**GIVEN RECORDS**
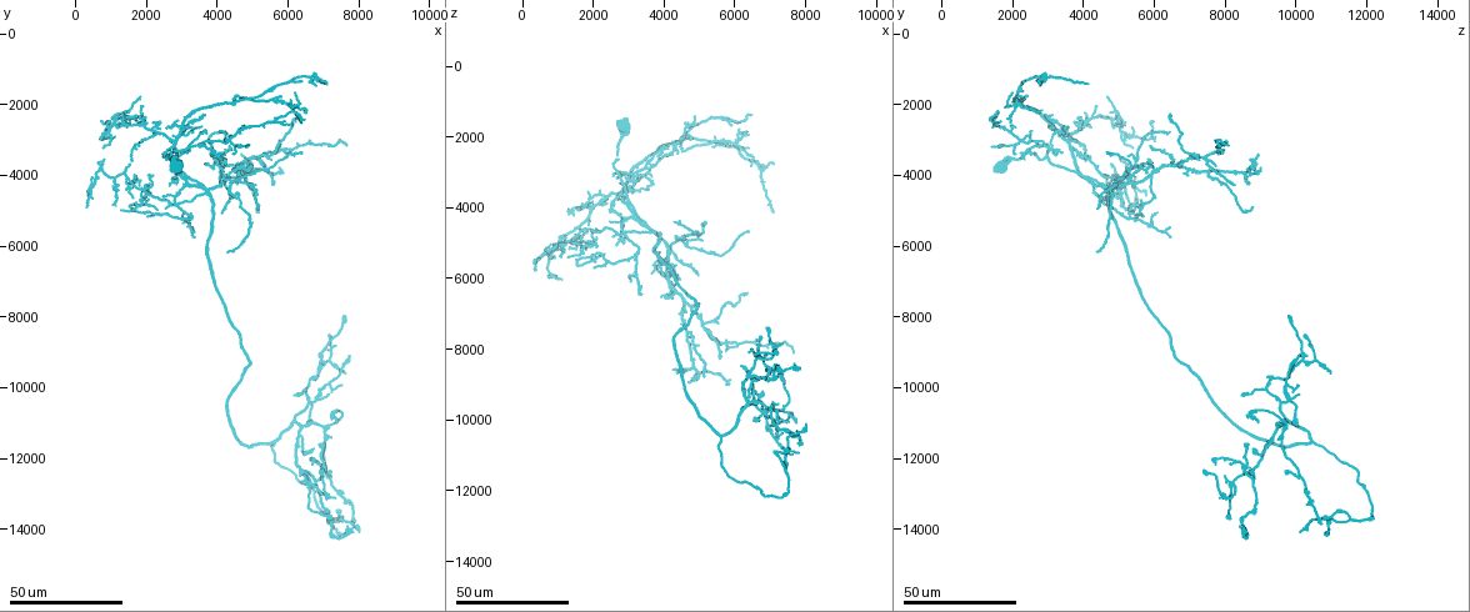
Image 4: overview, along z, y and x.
view 3d 40um at (5400, 3700, 7800) # free end

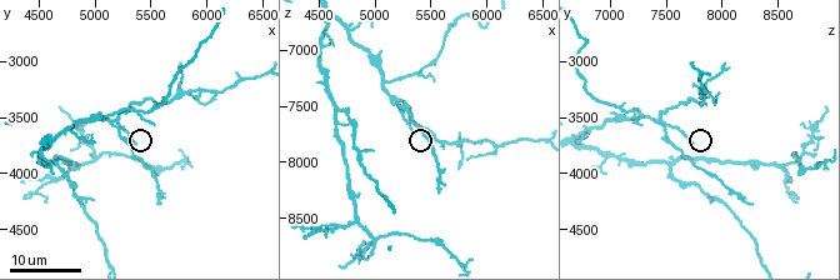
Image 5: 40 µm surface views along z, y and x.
view pieces 8um at (5340, 3740, 7740) # see the neighbours

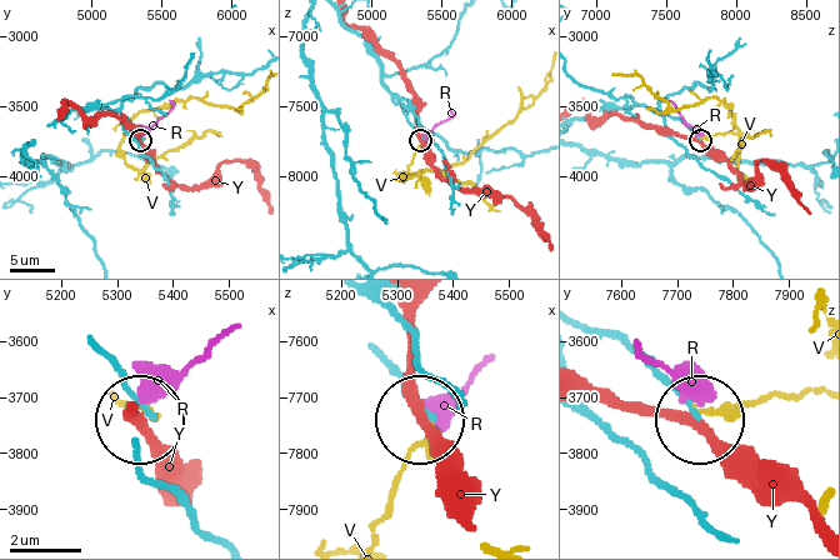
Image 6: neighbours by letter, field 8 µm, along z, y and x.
keep # R other, V other, Y other; runs_along 6:(379, 358), (424, 418); no lettered segment goes on from it

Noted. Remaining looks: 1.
done edits connect@3; rest unchecked

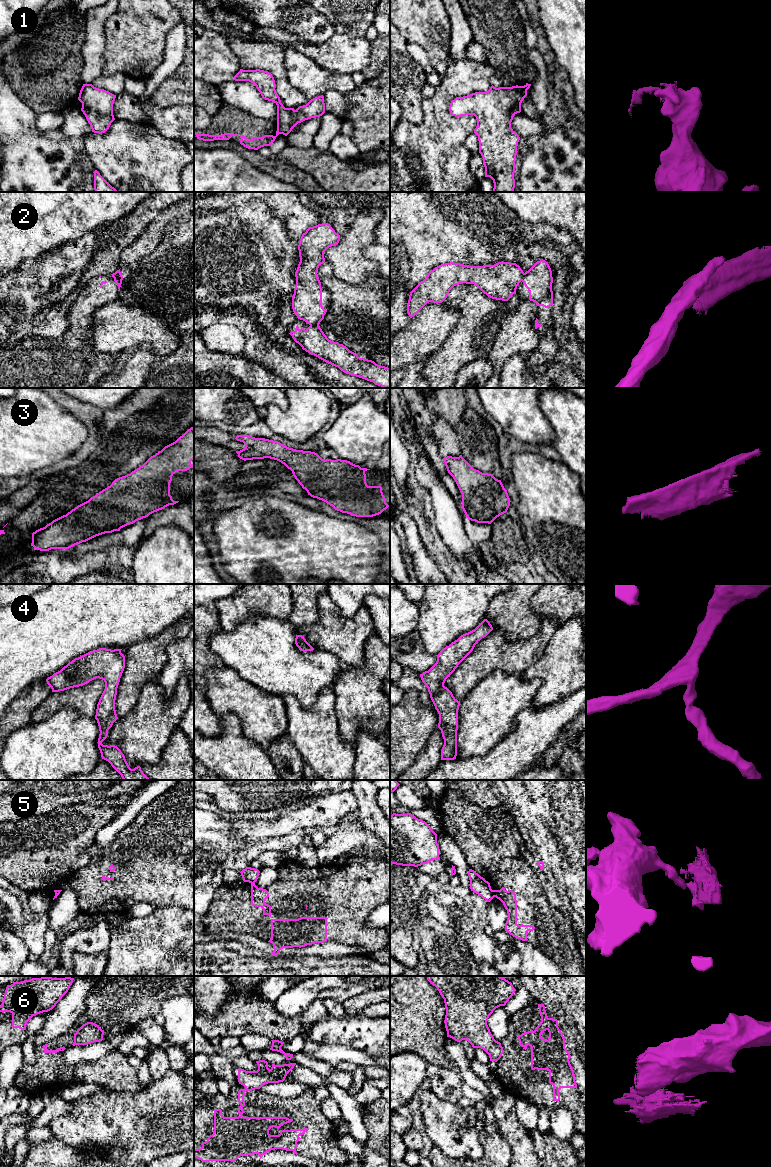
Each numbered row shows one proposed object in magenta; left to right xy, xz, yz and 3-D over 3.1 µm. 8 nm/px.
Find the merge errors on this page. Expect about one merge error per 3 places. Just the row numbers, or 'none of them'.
1, 2, 5, 6

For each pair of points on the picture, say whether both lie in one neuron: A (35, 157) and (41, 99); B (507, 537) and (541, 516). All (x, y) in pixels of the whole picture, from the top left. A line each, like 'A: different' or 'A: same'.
A: different
B: different

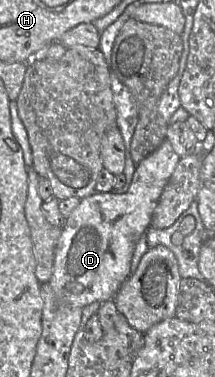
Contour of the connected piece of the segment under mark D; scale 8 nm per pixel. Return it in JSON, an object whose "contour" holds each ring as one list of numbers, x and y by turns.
{"contour":[[164,140,154,152,137,164,126,193,95,192,81,199,79,205,65,220,56,245,53,274,49,283,58,303,83,308,94,302,114,300,116,293,129,276,136,243,150,227,152,213,180,158,171,143]]}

**TASK INSTRUCTIONS**
Apart from its pictures, the data is to be repeated exactly.

**ANSWER TO THIS EXERCISE**
Image 4: overview, along z, y and x.
view 3d 40um at (5400, 3700, 7800) # free end

Image 5: 40 µm surface views along z, y and x.
view pieces 8um at (5340, 3740, 7740) # see the neighbours

Image 6: neighbours by letter, field 8 µm, along z, y and x.
keep # R other, V other, Y other; runs_along 6:(379, 358), (424, 418); no lettered segment goes on from it

Noted. Remaining looks: 1.
done edits connect@3; rest unchecked

Each numbered row shows one proposed object in magenta; left to right xy, xz, yz and 3-D over 3.1 µm. 8 nm/px.
Find the merge errors on this page. Expect about one merge error per 3 places. Just the row numbers, or 'none of them'.
1, 2, 5, 6

For each pair of points on the picture, say whether both lie in one neuron: A (35, 157) and (41, 99); B (507, 537) and (541, 516). All (x, y) in pixels of the whole picture, from the top left. A line each, like 'A: different' or 'A: same'.
A: different
B: different

Contour of the connected piece of the segment under mark D; scale 8 nm per pixel. Return it in JSON, an object whose "contour" holds each ring as one list of numbers, x and y by turns.
{"contour":[[164,140,154,152,137,164,126,193,95,192,81,199,79,205,65,220,56,245,53,274,49,283,58,303,83,308,94,302,114,300,116,293,129,276,136,243,150,227,152,213,180,158,171,143]]}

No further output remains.